Feb. 14 (Bloomberg) -- ALL-America Latina Logistica SA, Brazil’s largest railroad operator, jumped the most since 2008 after it said merger talks were advancing with Rumo Logistica SA, a unit of sugar producer Cosan SA Industria & Comercio.
Curitiba, Brazil-based ALL and Cosan said in separate regulatory filings today that while the talks had advanced in the past few days, there is no agreement yet. The newspaper Valor Economico reported today that the two companies are close to ending a dispute over sugar transportation contracts and that a merger agreement may be concluded as soon as next week.
ALL surged 19 percent to 6.45 reais at the close of trading in Sao Paulo on volume six times the three-month daily average. The gain was the biggest on Brazil’s benchmark Ibovespa gauge, which increased 0.8 percent. The shares tumbled 21 percent last year amid investor speculation that the dispute with Rumo would lead to a large fine.
“It’s an imbroglio that was developing through 2013, and the shares were punished for it,” Renato Hallgren, an analyst at BB Investimentos in Sao Paulo, said by phone. “Maybe the merger with Rumo is the best outcome.”
Sao Paulo-based Cosan, which runs the world’s largest sugar-cane processor in a joint venture with Royal Dutch Shell Plc, gained 5 percent to 36.47 reais.
Cosan, which signed a partnership with ALL in 2009, abandoned a plan in August to buy a 5.67 percent stake in the company, saying negotiations “ended without the transaction coming to fruition.” Rumo is Cosan’s logistics company, transporting sugar by rail from growing regions to the Port of Santos, where it operates the world’s biggest export terminal and warehouses, according to the company’s website.
While Rumo has said it delivered on a pledge to invest about 1 billion reais ($419 million) to increase rail capacity in a partnership to carry sugar to the Port of Santos, it argues that ALL didn’t give its cargo priority as agreed. ALL is suing to terminate the contract, saying Cosan hasn’t completed a terminal upgrade needed to avoid logjams upon the sugar’s arrival by train.

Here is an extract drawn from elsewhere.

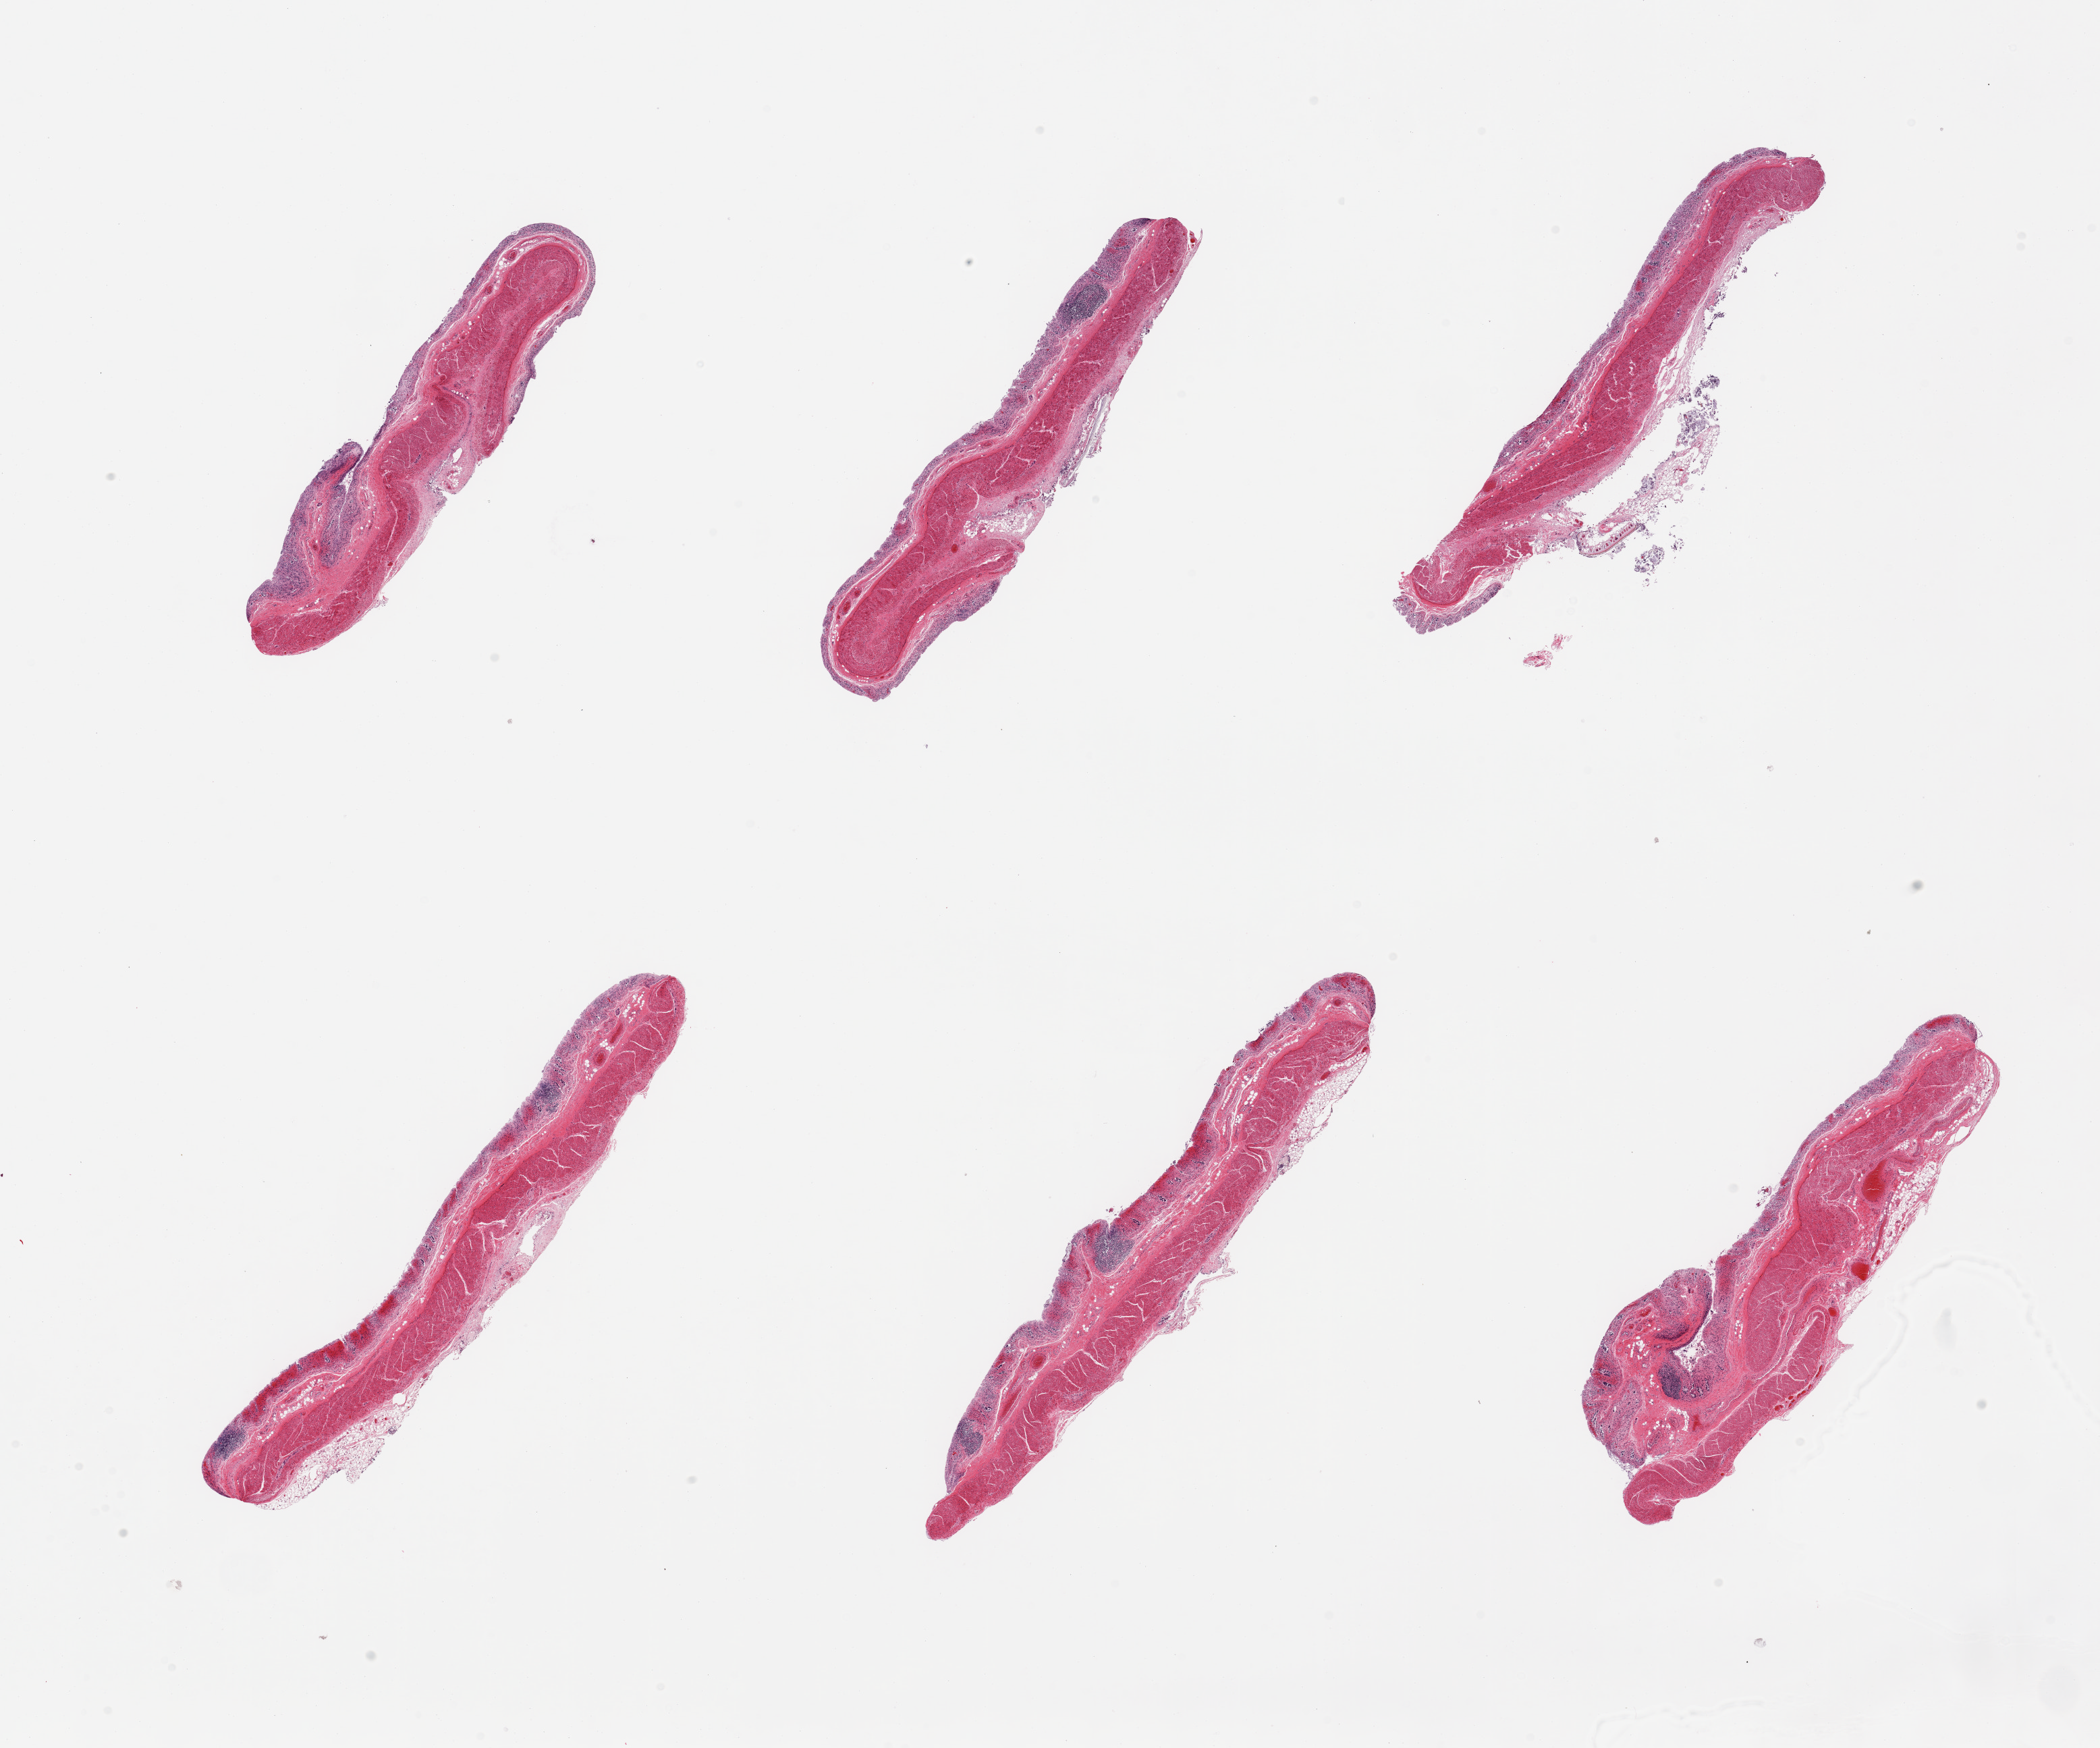
Whole-slide image, hematoxylin and eosin (H&E) stain, a low-resolution overview of the entire scanned area, about 24.6 x 20.5 mm. PAXgene-fixed paraffin-embedded (PFPE) section. Section of transverse colon (target tissue). Tissue donor sample. Donor sex: male.
Pathologist's review note for this sample: 6 pieces; mucosa autolyzed muscle intact.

“The merger would be good for both companies,” Lenon Borges, an analyst at brokerage Ativa Corretora, said by phone from Rio de Janeiro. “It saves time, money, and opens an opportunity for cost cutting ahead, with the integration of operations. But the stock should be volatile until they actually announce the deal.”
ALL’s valuation reached 9.57 times estimated earnings for the next 12 months yesterday, the lowest in at least five years.